Lahjomri :  “Trésors de l’Islam en Afrique, de Tombouctou à Zanzibar” est un projet à portée identitaire et civilisationnelle 

L’exposition intitulée “Trésors de l’Islam en Afrique : de Tombouctou à Zanzibar”, organisée du 17 octobre au 25 janvier prochain, est un projet à portée identitaire et civilisationnelle pour le continent africain, a affirmé le secrétaire perpétuel de l’Académie du Royaume du Maroc, Abdeljalil Lahjomri.

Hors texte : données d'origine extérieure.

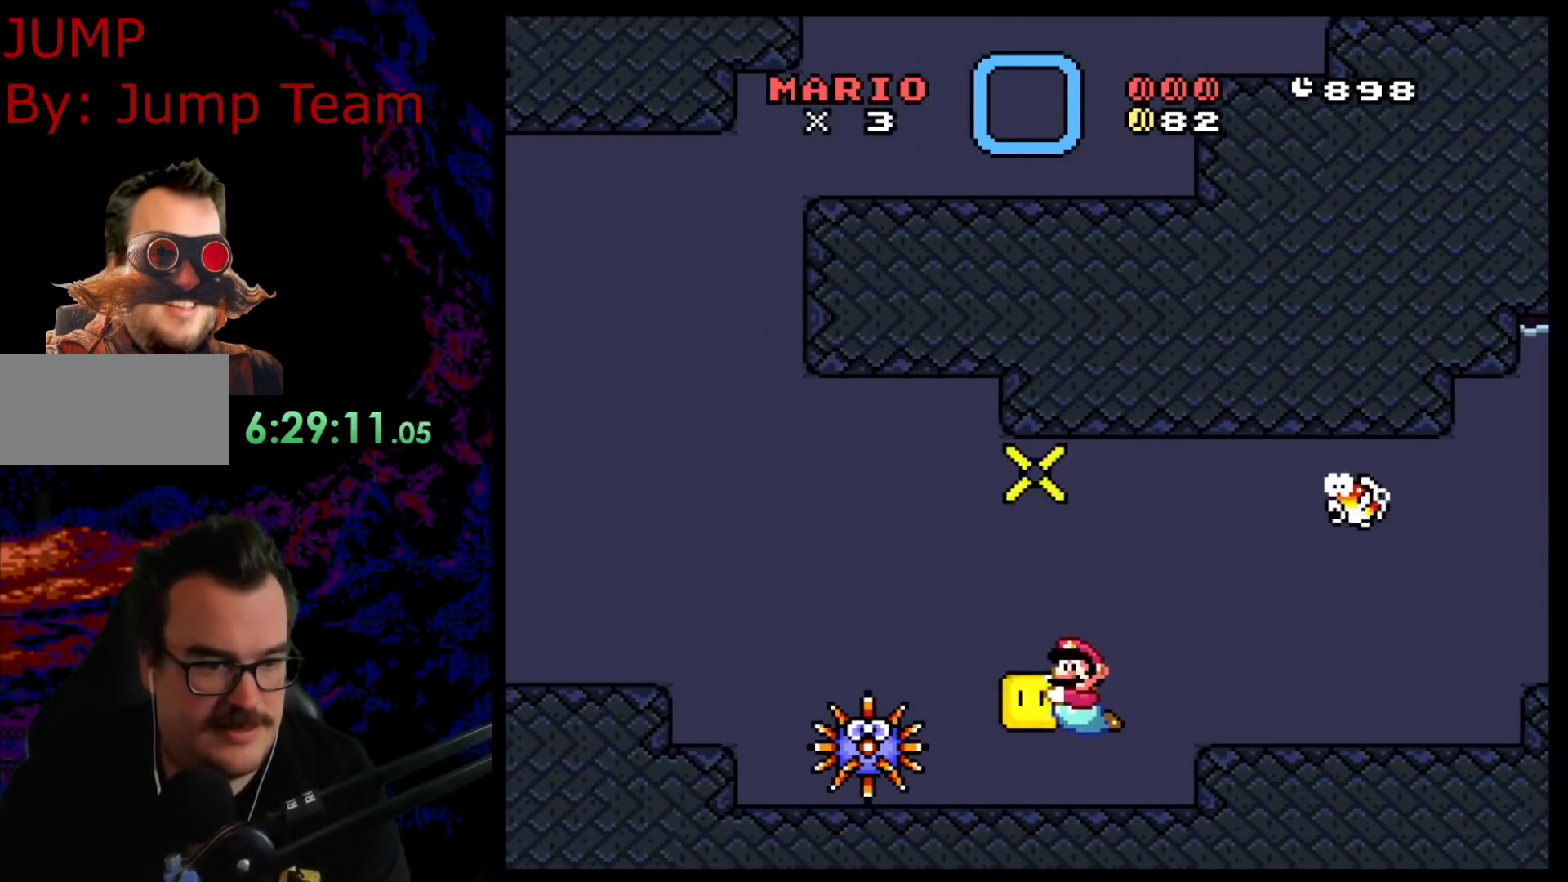
{"buttons": ["Y", "DPAD_LEFT"], "events": [[100, "DPAD_RIGHT", "down"], [200, "DPAD_UP", "up"], [267, "DPAD_UP", "down"], [317, "DPAD_RIGHT", "up"], [367, "DPAD_LEFT", "down"], [450, "DPAD_UP", "up"]]}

Lors d’une conférence de presse consacrée à la présentation de l’exposition dont le vernissage est programmé ce mercredi à Rabat, M. Lahjomri a souligné que “l’évènement nous incite à lever le voile sur des facettes du patrimoine archéologique et civilisationnel de l’Afrique et à mettre en valeur les talents et les richesses dont regorge le continent”.

Initiée par l’Académie du Royaume en partenariat avec l’Institut du monde arabe, le ministère de la Culture, de la jeunesse et des sports et la Fondation nationale des Musées, l’exposition explore les liens étroits, passés et présents, tissés entre le monde arabo-musulman et l’Afrique subsaharienne au fil de 13 siècles.

Il a dans ce contexte appelé à s’affranchir des vieilles idées reçues sur le continent africain pour aller au-delà des perceptions forgées par les touristes, mais aussi par le colonisateur, selon lesquels “le génie et la capacité créative demeurent une chasse gardée d’une partie de l’humanité”.

L’Académie du Royaume du Maroc accorde une place prioritaire à l’Afrique dans ses programmes culturels, civilisationnels, religieux et de développement, s’inspirant des Hautes directives royales dans ce sens, a relevé M. Lahjomri qui a rappelé les conférences consacrées aux questions africaines depuis décembre 2015.

Il a en outre présenté un aperçu sur l’exposition construite autour d’un parcours qui s’étale sur 3 axes : les chemins de l’islam, les gestes du sacré et les arts de l’islam au sud du Sahara.

Le président de l’Institut du Monde Arabe, Jack Lang, s’est félicité de son côté de l’organisation d’un évènement de cette envergure qui se tiendra plus tard à Paris. La tenue de cette riche exposition à Rabat illustre la nouvelle orientation en tant que capitale vouée à la culture digne de son surnom “Ville des lumières”.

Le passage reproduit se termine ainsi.